Many clouds of gas and dust are a bit amorphous. But sometimes outside forces carve them into recognizable shapes… and sometimes inside forces do too. In this case, at the very center (in the center of that red cloud in fact) lies the star HD 278942, a mammoth blue beast with at least 20 times the mass of the Sun. It blasts out radiation, warming the gas around it. It also has a fierce wind of subatomic particles coming from it that may be responsible for slamming into the material around it and compressing it into that ring.

The colors you see in the image aren't real. WISE sees in the infrared, well outside the color range our eyes can see. What's displayed as blue and cyan is actually a combination of images taken at the wavelengths of 3.4 and 4.6 microns (about 5 – 7 times the wavelength of the reddest light your eye can detect). Mostly what you see there are stars and some of the warmer dust.

Red in this image (actually light at 22 microns) is from dust (tiny rocky grains smaller than a human hair in size) laced with heavier elements that astronomers call metals. That's the coolest material in the image, and isn't too much warmer than absolute zero.

Most of what you see is green, though, 12 micron light. That's primarily emitted by slightly warmer dust, especially stuff called PAHs: polycyclic aromatic compounds. These are long-chain carbon molecules, and are really, just, well… soot.

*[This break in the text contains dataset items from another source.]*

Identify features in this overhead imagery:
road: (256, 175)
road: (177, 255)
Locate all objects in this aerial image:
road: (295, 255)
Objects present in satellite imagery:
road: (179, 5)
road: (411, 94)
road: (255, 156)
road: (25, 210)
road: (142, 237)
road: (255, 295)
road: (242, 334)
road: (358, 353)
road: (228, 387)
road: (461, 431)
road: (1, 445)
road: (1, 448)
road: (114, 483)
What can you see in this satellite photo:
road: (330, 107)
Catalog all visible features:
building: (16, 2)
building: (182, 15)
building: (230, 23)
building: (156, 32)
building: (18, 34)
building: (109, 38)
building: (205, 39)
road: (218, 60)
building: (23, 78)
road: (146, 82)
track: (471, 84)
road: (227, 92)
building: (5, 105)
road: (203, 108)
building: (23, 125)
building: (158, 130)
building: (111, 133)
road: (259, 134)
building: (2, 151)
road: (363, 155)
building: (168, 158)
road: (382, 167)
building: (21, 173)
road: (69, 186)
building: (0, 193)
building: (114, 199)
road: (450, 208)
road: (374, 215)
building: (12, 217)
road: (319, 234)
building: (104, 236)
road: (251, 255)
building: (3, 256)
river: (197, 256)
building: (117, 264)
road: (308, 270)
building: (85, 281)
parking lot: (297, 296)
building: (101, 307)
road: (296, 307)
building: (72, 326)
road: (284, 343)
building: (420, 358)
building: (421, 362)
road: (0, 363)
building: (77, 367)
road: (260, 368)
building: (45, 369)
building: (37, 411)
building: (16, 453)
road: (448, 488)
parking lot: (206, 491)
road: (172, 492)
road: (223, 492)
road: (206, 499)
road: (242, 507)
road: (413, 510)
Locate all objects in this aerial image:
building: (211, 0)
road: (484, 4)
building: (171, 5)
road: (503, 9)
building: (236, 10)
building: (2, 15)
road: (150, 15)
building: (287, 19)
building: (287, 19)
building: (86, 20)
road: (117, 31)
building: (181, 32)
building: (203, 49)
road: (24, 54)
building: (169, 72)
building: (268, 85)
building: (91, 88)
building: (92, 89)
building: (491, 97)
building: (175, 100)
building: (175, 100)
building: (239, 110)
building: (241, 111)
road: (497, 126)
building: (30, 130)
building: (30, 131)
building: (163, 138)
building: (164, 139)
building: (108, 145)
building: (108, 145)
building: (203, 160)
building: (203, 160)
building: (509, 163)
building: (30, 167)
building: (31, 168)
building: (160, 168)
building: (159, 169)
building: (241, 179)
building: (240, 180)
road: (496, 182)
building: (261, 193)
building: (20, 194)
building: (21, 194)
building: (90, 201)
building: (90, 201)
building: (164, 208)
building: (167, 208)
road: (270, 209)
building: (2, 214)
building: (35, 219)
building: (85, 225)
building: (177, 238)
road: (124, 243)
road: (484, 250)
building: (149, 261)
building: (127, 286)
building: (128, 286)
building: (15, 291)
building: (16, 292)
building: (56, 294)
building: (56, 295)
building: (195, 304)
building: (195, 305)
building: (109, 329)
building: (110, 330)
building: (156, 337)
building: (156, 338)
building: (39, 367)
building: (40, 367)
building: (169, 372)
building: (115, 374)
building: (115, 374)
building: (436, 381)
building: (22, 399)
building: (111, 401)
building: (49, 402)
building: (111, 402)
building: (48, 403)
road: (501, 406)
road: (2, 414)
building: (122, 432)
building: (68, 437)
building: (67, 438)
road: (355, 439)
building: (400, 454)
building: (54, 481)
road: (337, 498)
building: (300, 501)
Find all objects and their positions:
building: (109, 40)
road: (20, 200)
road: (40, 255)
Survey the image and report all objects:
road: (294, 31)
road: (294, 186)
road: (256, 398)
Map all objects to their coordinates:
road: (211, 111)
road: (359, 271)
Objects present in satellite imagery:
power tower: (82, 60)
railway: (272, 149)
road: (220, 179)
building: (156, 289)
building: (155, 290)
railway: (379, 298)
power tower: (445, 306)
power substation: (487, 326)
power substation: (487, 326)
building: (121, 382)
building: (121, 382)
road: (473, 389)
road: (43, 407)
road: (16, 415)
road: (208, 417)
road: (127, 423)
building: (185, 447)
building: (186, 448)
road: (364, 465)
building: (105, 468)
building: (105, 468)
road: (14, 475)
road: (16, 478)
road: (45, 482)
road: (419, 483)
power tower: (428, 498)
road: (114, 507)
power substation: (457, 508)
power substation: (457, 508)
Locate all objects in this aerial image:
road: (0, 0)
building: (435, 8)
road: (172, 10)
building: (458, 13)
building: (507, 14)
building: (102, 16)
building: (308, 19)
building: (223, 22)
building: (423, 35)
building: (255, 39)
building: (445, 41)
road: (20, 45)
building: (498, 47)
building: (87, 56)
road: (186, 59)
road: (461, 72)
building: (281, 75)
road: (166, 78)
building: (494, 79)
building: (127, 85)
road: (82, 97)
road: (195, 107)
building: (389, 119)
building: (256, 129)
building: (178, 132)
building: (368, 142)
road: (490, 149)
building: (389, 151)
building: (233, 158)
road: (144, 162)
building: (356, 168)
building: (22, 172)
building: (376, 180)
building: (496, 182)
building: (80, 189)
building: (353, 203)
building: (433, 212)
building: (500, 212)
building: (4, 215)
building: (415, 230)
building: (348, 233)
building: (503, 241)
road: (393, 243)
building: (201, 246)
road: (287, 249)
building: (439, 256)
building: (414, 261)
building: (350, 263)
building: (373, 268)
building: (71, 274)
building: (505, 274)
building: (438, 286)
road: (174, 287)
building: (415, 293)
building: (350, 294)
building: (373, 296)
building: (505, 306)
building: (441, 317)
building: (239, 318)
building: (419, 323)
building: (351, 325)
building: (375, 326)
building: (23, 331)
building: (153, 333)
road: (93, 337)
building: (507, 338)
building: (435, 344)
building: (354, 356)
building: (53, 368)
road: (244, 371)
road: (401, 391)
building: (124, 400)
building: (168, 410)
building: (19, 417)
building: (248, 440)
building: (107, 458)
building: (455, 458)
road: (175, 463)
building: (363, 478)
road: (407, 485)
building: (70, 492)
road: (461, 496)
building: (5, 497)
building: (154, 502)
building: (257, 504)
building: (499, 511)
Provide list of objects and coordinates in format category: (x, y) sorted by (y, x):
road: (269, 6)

Soot? On Rudolph? Did Santa let him take some gifts down the chimney himself?

The left 'ear' is actually another bubble surrounding a cluster of young stars called IC 348. This sort of thing is common for stars being born inside dense gas clouds; their winds and bright ultraviolet light eat away at the inside, expanding that cavity. If they're near the edge of the bigger cloud the bubble can pop, creating a huge blister in the side of the cloud. The famous Orion Nebula is the best example of one of those.

I love pareidolia, seeing recognizable patterns like faces and shapes in otherwise unrelated objects. It happens with astronomical objects a lot; there can be all kinds of interesting shapes that remind us of other things. We name astronomical objects due to this a lot; heck, the constellations are all named this way (some more dubiously than others). In this case, this cloud is named after astronomer Edward Emerson Barnard, who found and mapped quite a few clouds like this one (they appear dark in visible light) so we may be too late to rename it for anything it may look like.

So Barnard 3 it remains… but in my heart of hearts, it will always be the Rudolph Nebula.